Early colonizing dental plaque bacteria such as Streptococcus gordonii, form the substratum to which later-colonizing microbial species, including potential pathogens, attach in the process of mature plaque development. The S. gordonii single glucosyltransferase (GTF) enzyme hydrolyzes sucrose to form glucan polymers that can facilitate bacterial accumulation on surfaces. The level of GTF activity affects the ability of S. gordonii cells to colonize surfaces in vitro and therefore, may affect their ability to establish in ecological niches in vivo. Environmental and growth conditions are known to affect S. gordonii GTF activity. Expression of the GTF structural gene, gtfG, is positively regulated by the upstream determinant, rgg. S. gordonii undergo a reversible phase variation between high and low levels of GTF activity. Although the molecular basis for GTF phase variation is not known, nucleotide changes or rearrangements in rgg or gtfG are not necessary; thus distally- located DNA is implicated in the control of gtfG expression. The working hypothesis of the proposed studies is that regulation of GTF activity in S. gordonii involves complex molecular interactions that may have ecological implications for survival of S. gordonii in the oral cavity. The goal of the proposed studies, to identify environmental signals and genetic elements involved in control of S. gordonii GTF activity, will be pursued in four specific aims: 1) to characterize the molecular mechanism of rgg regulation of gtfG through structural and genetic studies; 2) to use reporter genes fusions to identify distally-located S. gordonii genes that affect rgg and gtfG expression; 3) to identify environmental conditions that affect expression of gtfG and its regulatory gene(s); 4) to use random arbitrarily primed PCR to identify additional S. gordonii genes that show altered levels of expression in response to genetic or environmental factors that affect GTF activity. It is hoped that these studies will provide an understanding of the molecular interactions and conditions that favor or disfavor glucan production by the commensal organism S. gordonii. In the long term, such information may provide insights into factors which control, and possibly select for, a healthy oral flora and potentially be implemented in the development of biologically based therapeutic regimens.

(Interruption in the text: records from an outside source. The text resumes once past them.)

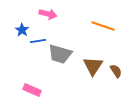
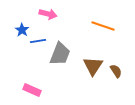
gray trapezoid: rotated 85 degrees counterclockwise
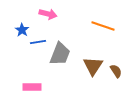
blue line: moved 1 px down
pink rectangle: moved 3 px up; rotated 24 degrees counterclockwise
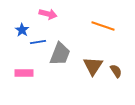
pink rectangle: moved 8 px left, 14 px up
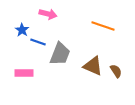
blue line: rotated 28 degrees clockwise
brown triangle: rotated 40 degrees counterclockwise
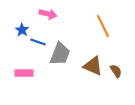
orange line: rotated 45 degrees clockwise
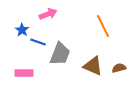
pink arrow: rotated 36 degrees counterclockwise
brown semicircle: moved 3 px right, 3 px up; rotated 72 degrees counterclockwise
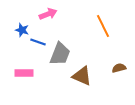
blue star: rotated 16 degrees counterclockwise
brown triangle: moved 11 px left, 10 px down
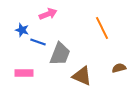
orange line: moved 1 px left, 2 px down
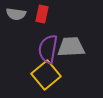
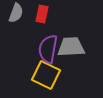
gray semicircle: moved 1 px up; rotated 78 degrees counterclockwise
yellow square: rotated 24 degrees counterclockwise
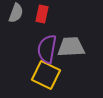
purple semicircle: moved 1 px left
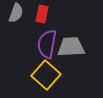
purple semicircle: moved 5 px up
yellow square: rotated 16 degrees clockwise
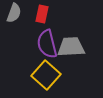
gray semicircle: moved 2 px left
purple semicircle: rotated 24 degrees counterclockwise
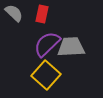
gray semicircle: rotated 66 degrees counterclockwise
purple semicircle: rotated 60 degrees clockwise
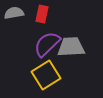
gray semicircle: rotated 54 degrees counterclockwise
yellow square: rotated 16 degrees clockwise
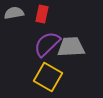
yellow square: moved 2 px right, 2 px down; rotated 28 degrees counterclockwise
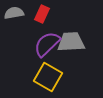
red rectangle: rotated 12 degrees clockwise
gray trapezoid: moved 5 px up
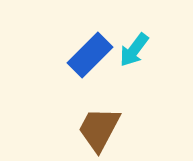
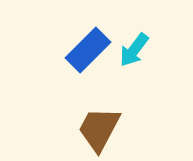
blue rectangle: moved 2 px left, 5 px up
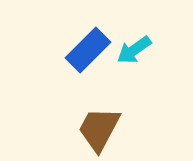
cyan arrow: rotated 18 degrees clockwise
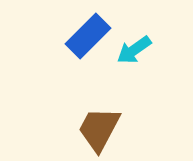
blue rectangle: moved 14 px up
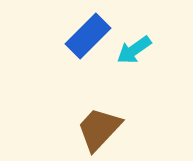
brown trapezoid: rotated 15 degrees clockwise
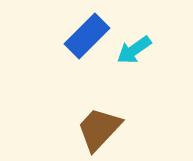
blue rectangle: moved 1 px left
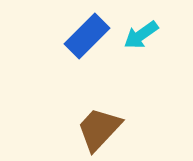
cyan arrow: moved 7 px right, 15 px up
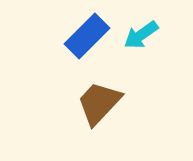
brown trapezoid: moved 26 px up
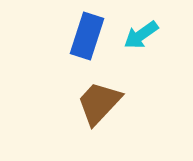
blue rectangle: rotated 27 degrees counterclockwise
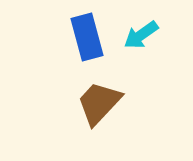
blue rectangle: moved 1 px down; rotated 33 degrees counterclockwise
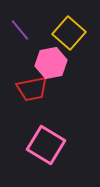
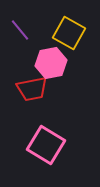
yellow square: rotated 12 degrees counterclockwise
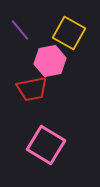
pink hexagon: moved 1 px left, 2 px up
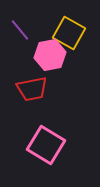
pink hexagon: moved 6 px up
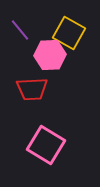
pink hexagon: rotated 8 degrees clockwise
red trapezoid: rotated 8 degrees clockwise
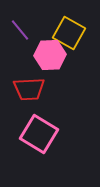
red trapezoid: moved 3 px left
pink square: moved 7 px left, 11 px up
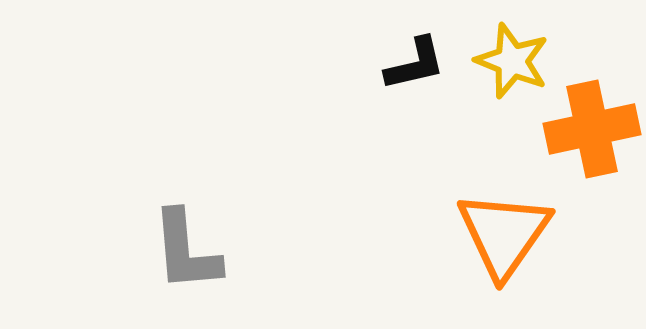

早期定植的牙菌斑细菌如戈登链球菌形成了基质，在成熟牙菌斑发育过程中，后期定植的微生物物种（包括潜在的病原体）附着在该基质上。 色葡萄戈登氏单葡糖基转移酶（GTF）水解蔗糖以形成葡聚糖聚合物，该葡聚糖聚合物可以促进细菌在表面上的积累。 GTF活性的高低影响S. Gordonii细胞在体外定殖于表面，因此可能影响它们在体内建立生态小生境的能力。已知环境和生长条件影响S.戈登氏菌GTF活性。 GTF结构基因gtfG的表达受上游决定子rgg的正调控。S.戈登氏菌在高水平和低水平GTF活性之间经历可逆的相位变化。 尽管GTF相位变异的分子基础未知，但rgg或gtfG中的核苷酸变化或重排不是必需的;因此，远端定位的DNA涉及gtfG表达的控制。本研究的工作假设是S. gordonii涉及复杂的分子相互作用，可能对S.口腔中的戈登氏菌 本研究的目的是确定环境信号和参与控制S。gordonii GTF活性，将在四个具体目标中进行：1）通过结构和遗传研究表征gtfG的rgg调节的分子机制; 2）使用报告基因融合来鉴定远端定位的S. gordonii影响rgg和gtfG表达的基因; 3）鉴定影响gtfG及其调控基因表达的环境条件; 4）使用随机引物PCR鉴定另外的S. gordonii基因，其响应于影响GTF活性的遗传或环境因素而显示改变的表达水平。 希望这些研究能帮助我们了解分子间的相互作用和有利于或不利于葡聚糖生产的条件。gordonii。 从长远来看，这些信息可以提供对控制和可能选择健康口腔植物群的因素的了解，并可能在基于生物学的治疗方案的开发中实施。